── Supplied material ──

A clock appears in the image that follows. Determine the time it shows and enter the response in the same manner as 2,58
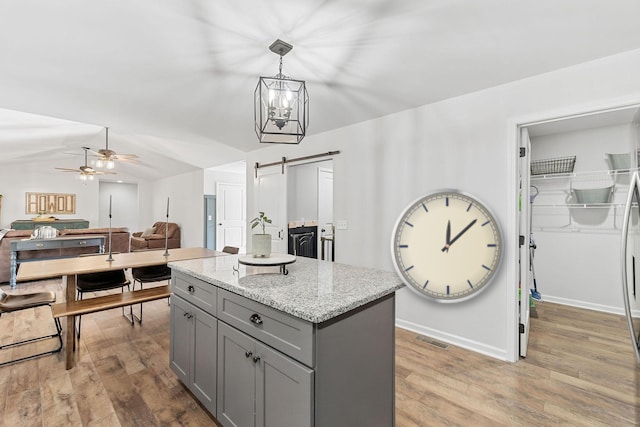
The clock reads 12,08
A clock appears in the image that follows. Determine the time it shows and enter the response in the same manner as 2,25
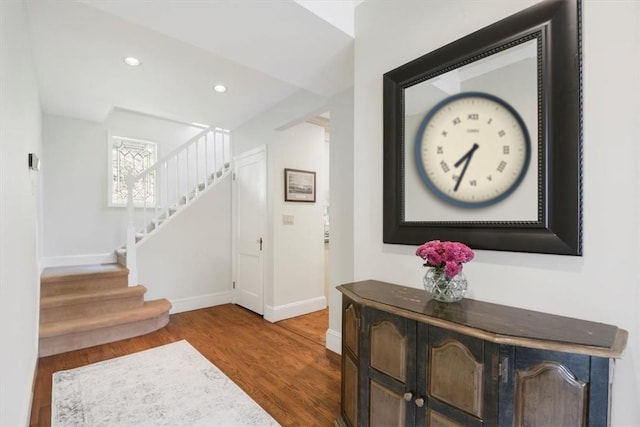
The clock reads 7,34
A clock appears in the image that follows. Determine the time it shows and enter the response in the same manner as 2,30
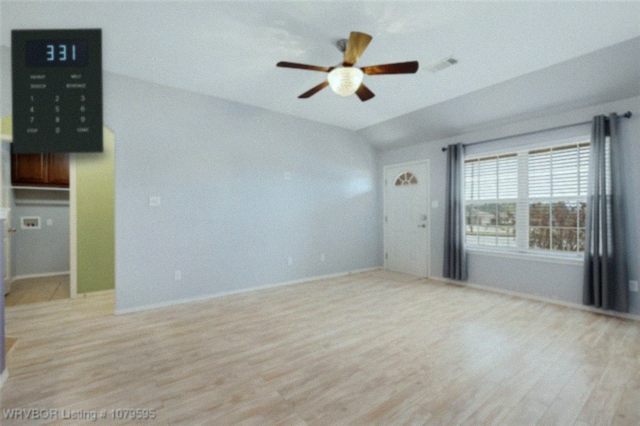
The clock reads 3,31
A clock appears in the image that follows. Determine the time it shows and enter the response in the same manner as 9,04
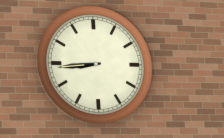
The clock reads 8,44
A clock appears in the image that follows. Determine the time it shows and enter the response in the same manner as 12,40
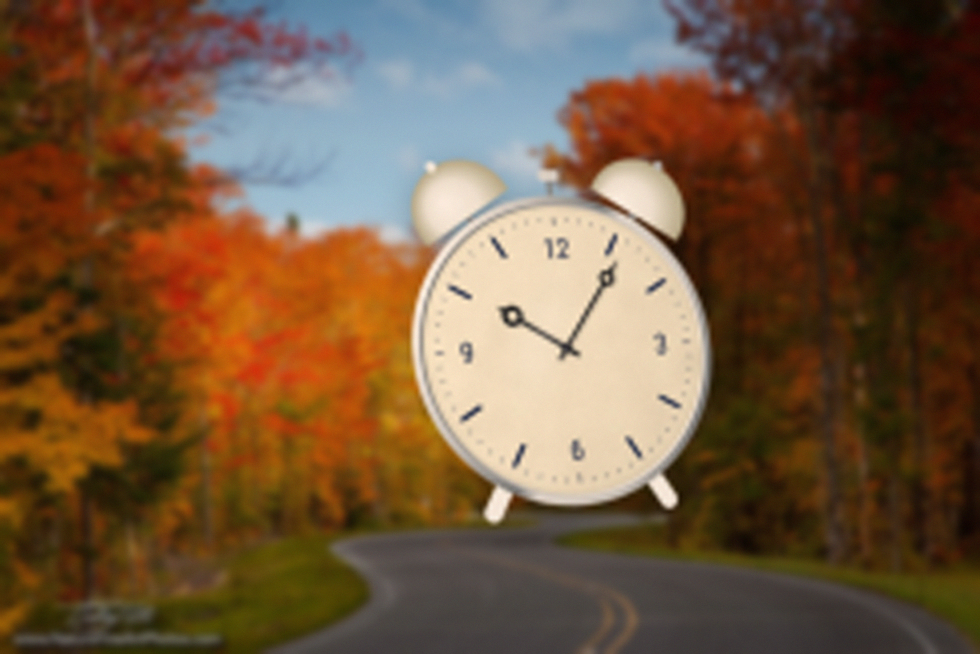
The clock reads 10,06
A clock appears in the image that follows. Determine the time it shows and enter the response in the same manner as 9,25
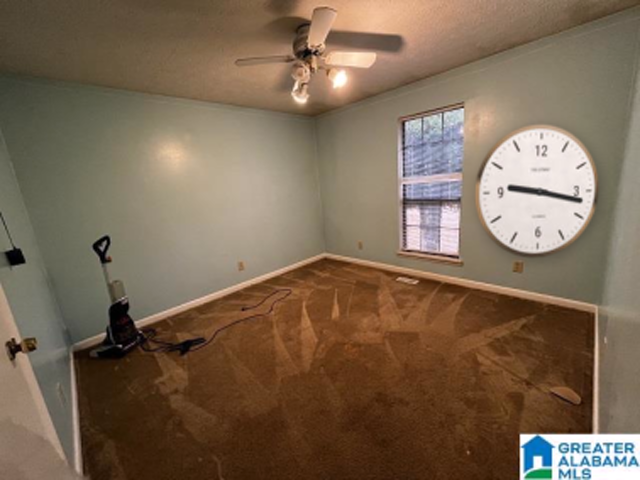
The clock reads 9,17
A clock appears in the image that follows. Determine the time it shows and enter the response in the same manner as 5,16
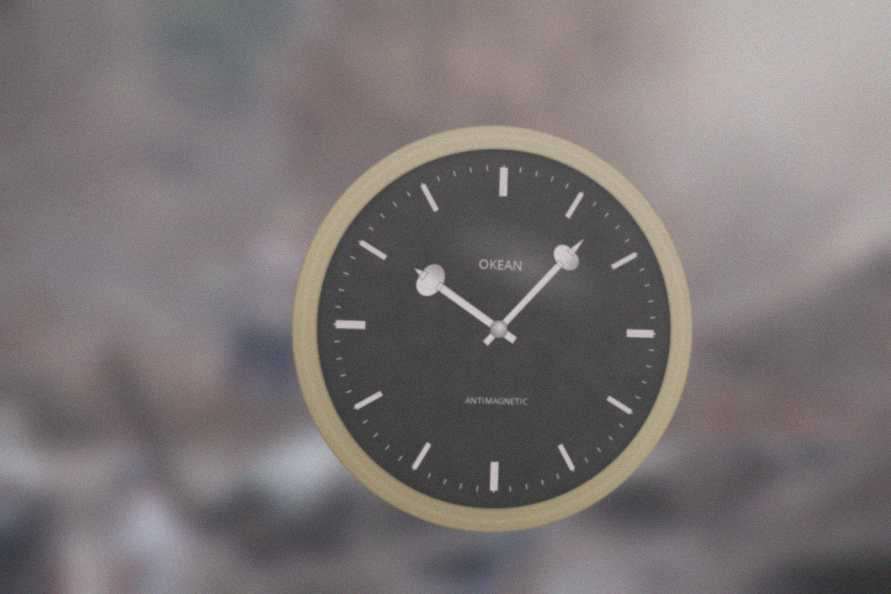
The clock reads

───
── Supplied material ──

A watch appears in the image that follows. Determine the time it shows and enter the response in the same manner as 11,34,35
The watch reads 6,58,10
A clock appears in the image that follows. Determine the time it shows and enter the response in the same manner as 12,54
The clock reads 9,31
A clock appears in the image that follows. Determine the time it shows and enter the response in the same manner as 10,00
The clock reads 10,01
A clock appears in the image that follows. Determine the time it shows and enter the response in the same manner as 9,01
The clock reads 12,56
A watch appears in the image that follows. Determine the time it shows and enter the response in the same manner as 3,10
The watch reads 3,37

───

Please retype the records from the line with "manner as 3,10" up to and including the line with "The watch reads 3,37".

A watch appears in the image that follows. Determine the time it shows and enter the response in the same manner as 3,10
The watch reads 3,37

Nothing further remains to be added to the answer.